→ Stored dataset items
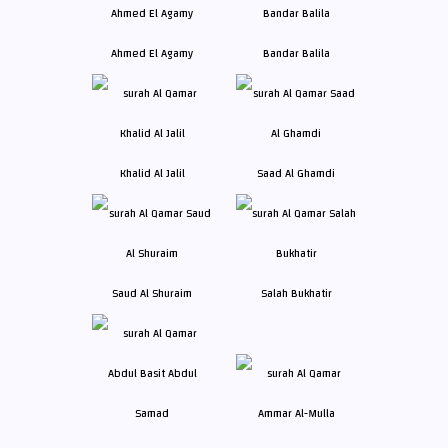
Ahmed El Agamy
Bandar Balila
Khalid Al Jalil
Saad Al Ghamdi
Saud Al Shuraim
Salah Bukhatir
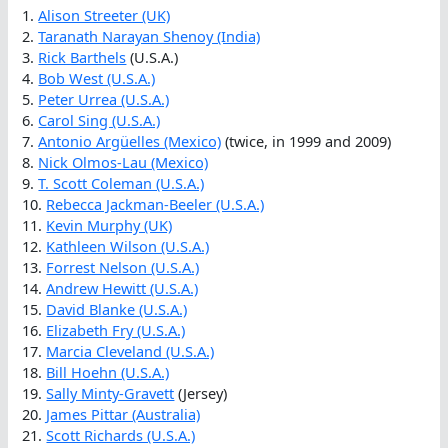
1.
Alison Streeter (UK)
2.
Taranath Narayan Shenoy (India)
3.
Rick Barthels
(U.S.A.)
4.
Bob West (U.S.A.)
5.
Peter Urrea (U.S.A.)
6.
Carol Sing (U.S.A.)
7.
Antonio Argüelles (Mexico)
(twice, in 1999 and 2009)
8.
Nick Olmos-Lau (Mexico)
9.
T. Scott Coleman (U.S.A.)
10.
Rebecca Jackman-Beeler (U.S.A.)
11.
Kevin Murphy (UK)
12.
Kathleen Wilson (U.S.A.)
13.
Forrest Nelson (U.S.A.)
14.
Andrew Hewitt (U.S.A.)
15.
David Blanke (U.S.A.)
16.
Elizabeth Fry (U.S.A.)
17.
Marcia Cleveland (U.S.A.)
18.
Bill Hoehn (U.S.A.)
19.
Sally Minty-Gravett
(Jersey)
20.
James Pittar (Australia)
21.
Scott Richards (U.S.A.)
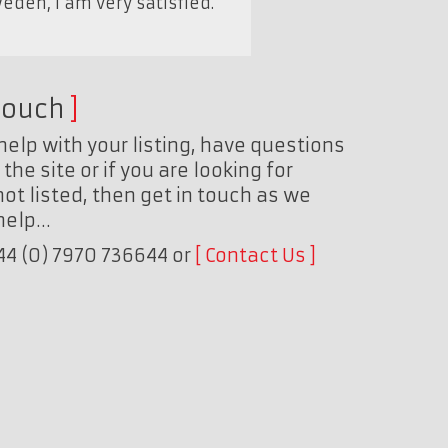
eden, I am very satisfied."
touch
help with your listing, have questions
the site or if you are looking for
ot listed, then get in touch as we
 help…
+44 (0) 7970 736644 or
Contact Us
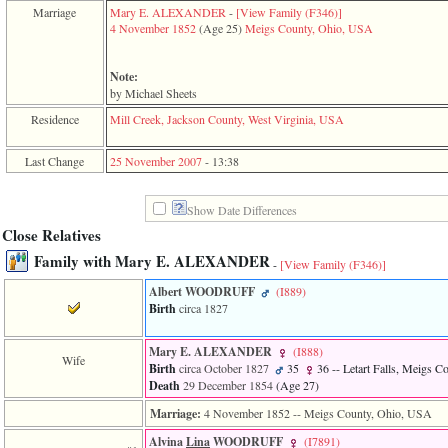
function
Marriage
Mary E. ALEXANDER
-
‎[View Family ‎(F346)‎‎]
require
4 November 1852
‎(Age 25)‎
Meigs County, Ohio, USA
1
called
from
Note:
line
by Michael Sheets
120
Residence
Mill Creek, Jackson County, West Virginia, USA
of
file
toplinks.php
Last Change
25 November 2007
-
13:38
in
function
include
Show Date Differences
2
Close Relatives
called
from
Family with Mary E. ALEXANDER
-
[View Family ‎(F346)‎]
line
159
Albert WOODRUFF
‎(I889)‎
of
Birth
circa 1827
file
header.php
in
Mary E. ALEXANDER
‎(I888)‎
Wife
function
Birth
circa October 1827
35
36
-- Letart Falls, Meigs 
require
Death
29 December 1854
‎(Age 27)‎
3
Marriage:
4 November 1852
-- Meigs County, Ohio, USA
called
from
Alvina
Lina
WOODRUFF
‎(I7891)‎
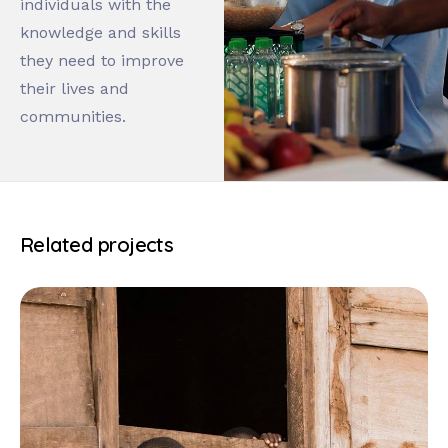
individuals with the
knowledge and skills
they need to improve
their lives and
communities.
Related projects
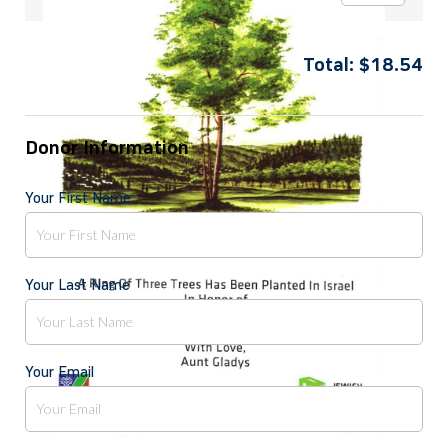
Total:
$
18.54
Donor Information
Your First Name
Your Last Name
Your Email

→ Work to be completed
Please report each line of the data above that contains the word "County", copying every such line in full.

→ Task output
Meigs County, Ohio, USA
Mill Creek, Jackson County, West Virginia, USA
-- Meigs County, Ohio, USA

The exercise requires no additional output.